In her blog automate your posting about killing a husband, the novelist acknowledged that “police aren’t stupid,” and partners getting large insurance payouts are typically the primary suspect in mariticides. So if you’re going to pull it off you need to be “organized, ruthless, and very clever.” Still, she writes, “It is easier to wish people dead than to actually kill them” because then she doesn’t have to worry about “blood and brains splattered on my walls.”
“And really, I’m not good at remembering lies.”
Nancy Brophy’s case took another turn for the worst when her cellmate took the stand Thursday and said that during their conversations in the pen, the romance novelist “slipped up” and said “I” when speaking explaining how her husband was killed.

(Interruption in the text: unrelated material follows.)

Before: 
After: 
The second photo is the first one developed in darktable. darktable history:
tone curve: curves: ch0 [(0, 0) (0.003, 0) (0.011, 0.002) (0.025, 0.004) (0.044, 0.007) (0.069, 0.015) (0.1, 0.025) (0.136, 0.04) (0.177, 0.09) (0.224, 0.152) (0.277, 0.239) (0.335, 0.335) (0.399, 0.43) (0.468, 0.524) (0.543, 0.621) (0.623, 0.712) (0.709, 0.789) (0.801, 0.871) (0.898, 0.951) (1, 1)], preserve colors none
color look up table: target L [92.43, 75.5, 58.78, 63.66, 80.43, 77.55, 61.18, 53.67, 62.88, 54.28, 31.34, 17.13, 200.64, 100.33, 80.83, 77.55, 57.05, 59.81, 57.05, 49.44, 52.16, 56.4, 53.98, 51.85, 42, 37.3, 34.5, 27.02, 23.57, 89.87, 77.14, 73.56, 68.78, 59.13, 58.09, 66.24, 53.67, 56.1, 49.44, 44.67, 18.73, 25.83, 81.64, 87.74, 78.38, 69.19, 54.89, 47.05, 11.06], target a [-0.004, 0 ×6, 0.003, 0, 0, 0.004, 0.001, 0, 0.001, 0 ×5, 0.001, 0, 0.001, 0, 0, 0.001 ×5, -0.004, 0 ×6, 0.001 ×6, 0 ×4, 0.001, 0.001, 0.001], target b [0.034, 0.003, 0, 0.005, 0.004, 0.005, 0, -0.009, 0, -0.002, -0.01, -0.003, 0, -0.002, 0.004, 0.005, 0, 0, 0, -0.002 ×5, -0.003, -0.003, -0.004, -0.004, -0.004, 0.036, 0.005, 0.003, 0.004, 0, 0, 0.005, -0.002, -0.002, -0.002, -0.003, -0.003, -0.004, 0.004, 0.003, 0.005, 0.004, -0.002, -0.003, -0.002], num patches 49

During her cross-examination, Nancy Brophy spoke highly of her husband and cried when talking about his death. Relatives also testified to how strong the two’s relationship was. One of her nieces even said they made her think that “marriage may not be a bad idea.”
Daniel Brophy was an incredibly experienced chef in the Portland culinary scene and carried with him decades of experience working with food professionally. He was the lead chef instructor at the Oregon Culinary Institute. Friends and family told Portland Monthly in 2019 that they wouldn’t speak to the media out of respect for him as he was a deeply private person.
The trail is nearing its end and is expected to wrap up early next week.
Before her brush with the law, Nancy Brophy had a little-known career as a romance novelist—writing about, as she puts it, “about pretty men and strong women.” Among her novels are the “Wrong Never Felt So Right” series which includes such titles as “The Wrong Husband,” “The Wrong Brother,” and :The Wrong Seal” (a Navy Seal, not the semi-aquatic marine animal or the “Kiss From a Rose” Seal.)
“Marshall and Lily are too old, too busy, and much too clever to fall in love. The oceanographer Marshall views women as a wonderful recreational pastime. Lily, the successful caterer, seeks a fantasy man for one steamy, passionate night,” reads the summation of The Wrong Lover, yet another in the Wrong collection. “This was the perfect arrangement. What could possibly go wrong?”
Multiple books penned by Nancy Brophy—including six “Wrong” books—are still available on Amazon. They have received mixed reviews.